Knowledge Graph — Explained

Definition

A knowledge graph (KG) models knowledge as nodes (entities) and edges (relationships). Instead of plain text "Anthropic makes Claude, headquartered in San Francisco, CEO is Dario Amodei," a KG stores discrete triples: (Anthropic) -[makes]-> (Claude), (Anthropic) -[based-in]-> (San Francisco), (Anthropic) -[CEO]-> (Dario Amodei).

The win: multi-hop queries ("where does the CEO of the company that makes Claude live?") solve in one query. Plain-text RAG struggles to synthesize this; graph traversal nails it.

Two modern AI uses: 1. Graph RAG: parse documents and auto-extract a KG, then have the LLM walk the graph. Microsoft's open-source GraphRAG project pioneered this. 2. Hybrid retrieval: vector search + KG search together. Vectors for similarity, KG for structural queries.

Classic KG systems: Wikidata (structured Wikipedia), Google Knowledge Graph (search "knowledge panels"), Neo4j, ArangoDB.

Analogy

A library's text collection (classic RAG) vs a family tree (KG). To find "John's father's cousin" in text, you scan every page. On the tree, 3 clicks — follow the nodes, answer pops out. Structured knowledge always beats plain text — if you can extract the structure up front.

Real-world example

Microsoft GraphRAG (late 2024): ingest the Sherlock Holmes stories, auto-build a KG: - Characters (Holmes, Watson, Moriarty) - Relationships (friend, enemy, kin) - Events (murder, investigation, resolution)

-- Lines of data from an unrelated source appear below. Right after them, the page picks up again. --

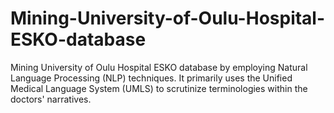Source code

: # Mining-University-of-Oulu-Hospital-ESKO-database
Mining University of Oulu Hospital ESKO database by employing Natural Language Processing (NLP) techniques.  It primarily uses the Unified Medical Language System (UMLS) to scrutinize terminologies within the doctors' narratives.
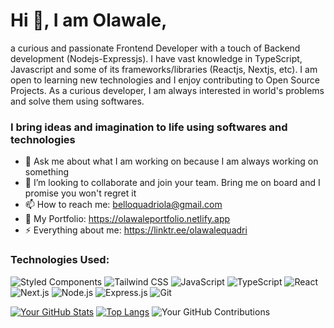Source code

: # Hi 👋, I am Olawale,
a curious and passionate Frontend Developer with a touch of Backend development (Nodejs-Expressjs). I have vast knowledge in TypeScript, Javascript and some of its frameworks/libraries (Reactjs, Nextjs, etc). I am open to learning new technologies and I enjoy contributing to Open Source Projects. As a curious developer, I am always interested in world's problems and solve them using softwares.

### I bring ideas and imagination to life using softwares and technologies

- 💬 Ask me about what I am working on because I am always working on something
- 👯 I’m looking to collaborate and join your team. Bring me on board and I promise you won't regret it
- 📫 How to reach me: belloquadriola@gmail.com
- 💬 My Portfolio: https://olawaleportfolio.netlify.app
- ⚡ Everything about me: https://linktr.ee/olawalequadri

### Technologies Used:
![Styled Components](https://img.shields.io/badge/Styled_Components-DB7093?style=flat-square&logo=styled-components&logoColor=white)
![Tailwind CSS](https://img.shields.io/badge/Tailwind_CSS-38B2AC?style=flat-square&logo=tailwind-css&logoColor=white)
![JavaScript](https://img.shields.io/badge/JavaScript-F7DF1E?style=flat-square&logo=javascript&logoColor=black)
![TypeScript](https://img.shields.io/badge/TypeScript-3178C6?style=flat-square&logo=typescript&logoColor=white)
![React](https://img.shields.io/badge/React-61DAFB?style=flat-square&logo=react&logoColor=white)
![Next.js](https://img.shields.io/badge/Next.js-000000?style=flat-square&logo=next.js&logoColor=white)
![Node.js](https://img.shields.io/badge/Node.js-339933?style=flat-square&logo=node.js&logoColor=white)
![Express.js](https://img.shields.io/badge/Express.js-000000?style=flat-square&logo=express&logoColor=white)
![Git](https://img.shields.io/badge/Git-F05032?style=flat-square&logo=git&logoColor=white)

  [![Your GitHub Stats](https://github-readme-stats.vercel.app/api?username=bezbrain&show_icons=true&theme=radical)](https://github.com/anuraghazra/github-readme-stats)
  [![Top Langs](https://github-readme-stats-git-masterrstaa-rickstaa.vercel.app/api/top-langs/?username=bezbrain&theme=tokyonight)](https://github.com/anuraghazra/github-readme-stats)
  ![Your GitHub Contributions](https://github-readme-streak-stats.herokuapp.com/?user=bezbrain)

<!--
**bezbrain/bezbrain** is a ✨ _special_ ✨ repository because its `README.md` (this file) appears on your GitHub profile.

Here are some ideas to get you started:

- 🔭 I’m currently working on my Portfolio
- 🌱 I’m currently learning React.js
- 👯 I’m looking to collaborate on ...
- 🤔 I’m looking for help with ...
- 💬 Ask me about ...
- 📫 How to reach me: ...
- 😄 Pronouns: ...
- ⚡ Fun fact: ...
-->
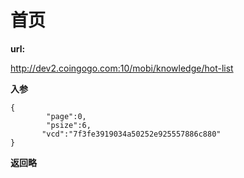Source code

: # 首页 #

**url:**

http://dev2.coingogo.com:10/mobi/knowledge/hot-list

**入参**

	{
			"page":0,
			"psize":6,
	       "vcd":"7f3fe3919034a50252e925557886c880"
	}

**返回略**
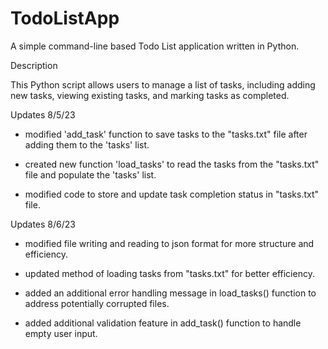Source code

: # TodoListApp
A simple command-line based Todo List application written in Python.

Description

This Python script allows users to manage a list of tasks, including adding new tasks, viewing existing tasks, and marking tasks as completed. 

Updates 8/5/23

- modified 'add_task' function to save tasks to the "tasks.txt" file after adding them to the 'tasks' list.

- created new function 'load_tasks' to read the tasks from the "tasks.txt" file and populate the 'tasks' list.

- modified code to store and update task completion status in "tasks.txt" file.

Updates 8/6/23

- modified file writing and reading to json format for more structure and efficiency. 

- updated method of loading tasks from "tasks.txt" for better efficiency. 

- added an additional error handling message in load_tasks() function to address potentially corrupted files.

- added additional validation feature in add_task() function to handle empty user input.
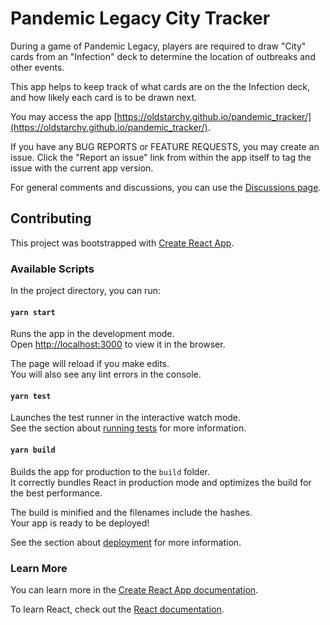# Pandemic Legacy City Tracker

During a game of Pandemic Legacy, players are required to draw "City" cards from an "Infection" deck to determine the location of outbreaks and other events.

This app helps to keep track of what cards are on the the Infection deck, and how likely each card is to be drawn next.

You may access the app [https://oldstarchy.github.io/pandemic_tracker/](https://oldstarchy.github.io/pandemic_tracker/).

If you have any BUG REPORTS or FEATURE REQUESTS, you may create an issue. Click the "Report an issue" link from within the app itself to tag the issue with the current app version.

For general comments and discussions, you can use the [Discussions page](https://github.com/OldStarchy/pandemic_tracker/discussions).

## Contributing

This project was bootstrapped with [Create React App](https://github.com/facebook/create-react-app).

### Available Scripts

In the project directory, you can run:

#### `yarn start`

Runs the app in the development mode.\
Open [http://localhost:3000](http://localhost:3000) to view it in the browser.

The page will reload if you make edits.\
You will also see any lint errors in the console.

#### `yarn test`

Launches the test runner in the interactive watch mode.\
See the section about [running tests](https://facebook.github.io/create-react-app/docs/running-tests) for more information.

#### `yarn build`

Builds the app for production to the `build` folder.\
It correctly bundles React in production mode and optimizes the build for the best performance.

The build is minified and the filenames include the hashes.\
Your app is ready to be deployed!

See the section about [deployment](https://facebook.github.io/create-react-app/docs/deployment) for more information.

### Learn More

You can learn more in the [Create React App documentation](https://facebook.github.io/create-react-app/docs/getting-started).

To learn React, check out the [React documentation](https://reactjs.org/).
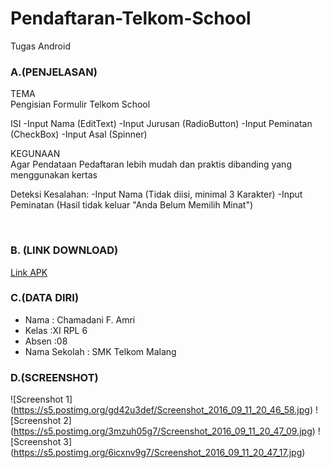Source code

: # Pendaftaran-Telkom-School
Tugas Android

### A.(PENJELASAN)
TEMA
<br> Pengisian Formulir Telkom School

ISI
-Input Nama (EditText)
-Input Jurusan (RadioButton)
-Input Peminatan (CheckBox)
-Input Asal (Spinner)

KEGUNAAN
<br>Agar Pendataan Pedaftaran lebih mudah dan praktis dibanding yang menggunakan kertas

Deteksi Kesalahan:
-Input Nama (Tidak diisi, minimal 3 Karakter)
-Input Peminatan (Hasil tidak keluar "Anda Belum Memilih Minat")

<br>

### B. (LINK DOWNLOAD)
[Link APK](https://drive.google.com/file/d/0B89qdpkmHmOPcE9IWFI0eXdVclk/view)

### C.(DATA DIRI)
- Nama          : Chamadani F. Amri
- Kelas         :XI RPL 6
- Absen         :08
- Nama Sekolah  : SMK Telkom Malang

### D.(SCREENSHOT)
![Screenshot 1] (https://s5.postimg.org/gd42u3def/Screenshot_2016_09_11_20_46_58.jpg)
![Screenshot 2] (https://s5.postimg.org/3mzuh05g7/Screenshot_2016_09_11_20_47_09.jpg)
![Screenshot 3] (https://s5.postimg.org/6icxnv9g7/Screenshot_2016_09_11_20_47_17.jpg)
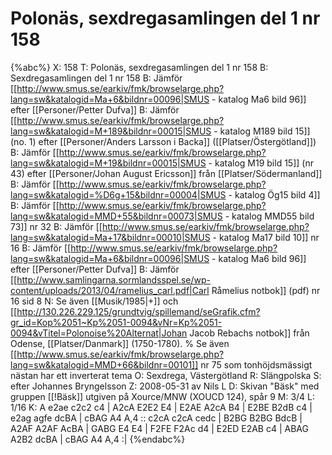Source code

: # Polonäs, sexdregasamlingen del 1 nr 158

{%abc%}
X: 158
T: Polonäs, sexdregasamlingen del 1 nr 158
B: Sexdregasamlingen del 1 nr 158
B: Jämför [[http://www.smus.se/earkiv/fmk/browselarge.php?lang=sw&katalogid=Ma+6&bildnr=00096|SMUS - katalog Ma6 bild 96]] efter [[Personer/Petter Dufva]]
B: Jämför [[http://www.smus.se/earkiv/fmk/browselarge.php?lang=sw&katalogid=M+189&bildnr=00015|SMUS - katalog M189 bild 15]] (no. 1) efter [[Personer/Anders Larsson i Backa]] ([[Platser/Östergötland]])
B: Jämför [[http://www.smus.se/earkiv/fmk/browselarge.php?lang=sw&katalogid=M+19&bildnr=00015|SMUS - katalog M19 bild 15]] (nr 43) efter [[Personer/Johan August Ericsson]] från [[Platser/Södermanland]]
B: Jämför [[http://www.smus.se/earkiv/fmk/browselarge.php?lang=sw&katalogid=%D6g+15&bildnr=00004|SMUS - katalog Ög15 bild 4]]
B: Jämför [[http://www.smus.se/earkiv/fmk/browselarge.php?lang=sw&katalogid=MMD+55&bildnr=00073|SMUS - katalog MMD55 bild 73]] nr 32
B: Jämför [[http://www.smus.se/earkiv/fmk/browselarge.php?lang=sw&katalogid=Ma+17&bildnr=00010|SMUS - katalog Ma17 bild 10]] nr 16
B: Jämför [[http://www.smus.se/earkiv/fmk/browselarge.php?lang=sw&katalogid=Ma+6&bildnr=00096|SMUS - katalog Ma6 bild 96]] efter [[Personer/Petter Dufva]]
B: Jämför [[http://www.samlingarna.sormlandsspel.se/wp-content/uploads/2013/04/ramelius_carl.pdf|Carl Råmelius notbok]] (pdf) nr 16 sid 8
N: Se även [[Musik/1985|+]] och [[http://130.226.229.125/grundtvig/spillemand/seGrafik.cfm?gr_id=Kop%2051~Kp%2051-0094&vNr=Kp%2051-0094&vTitel=Polonoise%20Alternat|Johan Jacob Rebachs notbok]] från Odense, [[Platser/Danmark]] (1750-1780).
% Se även [[http://www.smus.se/earkiv/fmk/browselarge.php?lang=sw&katalogid=MMD+66&bildnr=00101]] nr 75 som tonhöjdsmässigt nästan har ett inverterat tema
O: Sexdrega, Västergötland
R: Slängpolska
S: efter Johannes Bryngelsson
Z: 2008-05-31 av Nils L
D: Skivan "Bäsk" med gruppen [[!Bäsk]] utgiven på Xource/MNW (XOUCD 124), spår 9
M: 3/4
L: 1/16
K: A
e2ae c2c2 c4 | A2cA E2E2 E4 | E2AE A2cA B4 | E2BE B2dB c4 |
e2ag agfe dcBA | cBAG A4 A,4 :: c2cA c2cA cedc | B2BG B2BG BdcB |
A2AF A2AF AcBA | GABG E4 E4 | F2FE F2Ac d4 | E2ED E2AB c4 |
ABAG A2B2 dcBA | cBAG A4 A,4 :|
{%endabc%}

Classic RAG: "who is Holmes's most frequent enemy?" pulls 50 chunks and struggles to count enemy mentions.

Graph RAG: walk "Holmes-enemy-of" edges in the KG, count, return the highest-frequency node. Sub-second, 100% correct.

Microsoft reported 40-50% accuracy gains on internal Q&A with Graph RAG.

When to use

Multi-hop queries (relationship traversal needed)
Lots of structured entities (people, companies, products with relations)
Authoritative data (Wikipedia, ontologies, taxonomies)
Reducing hallucination risk — KG data is verifiable
Medical/biological research (drug interactions, protein networks)

When not to use

Plain text is enough — KG extraction overhead is unnecessary
Few/changing relationships — KG maintenance is hard
Semantic similarity suffices (vectors are better)
Quick prototype — building a KG takes weeks

Common pitfalls

KG extraction quality drives everything

Auto-extraction (with an LLM) produces wrong triples. 'Apple' fruit or company? Disambiguation is essential. Wrong KG = wrong answers, less safe than no KG.

Graph DB complexity

Neo4j, ArangoDB use specialty query languages (Cypher, AQL). SQL teams ramp up slowly. Consider SaaS options (Memgraph, Dgraph).

Maintenance cost

New docs update the KG; conflicts must be resolved ('Acme' vs 'Acme Corp.'). Automated pipeline + human oversight required.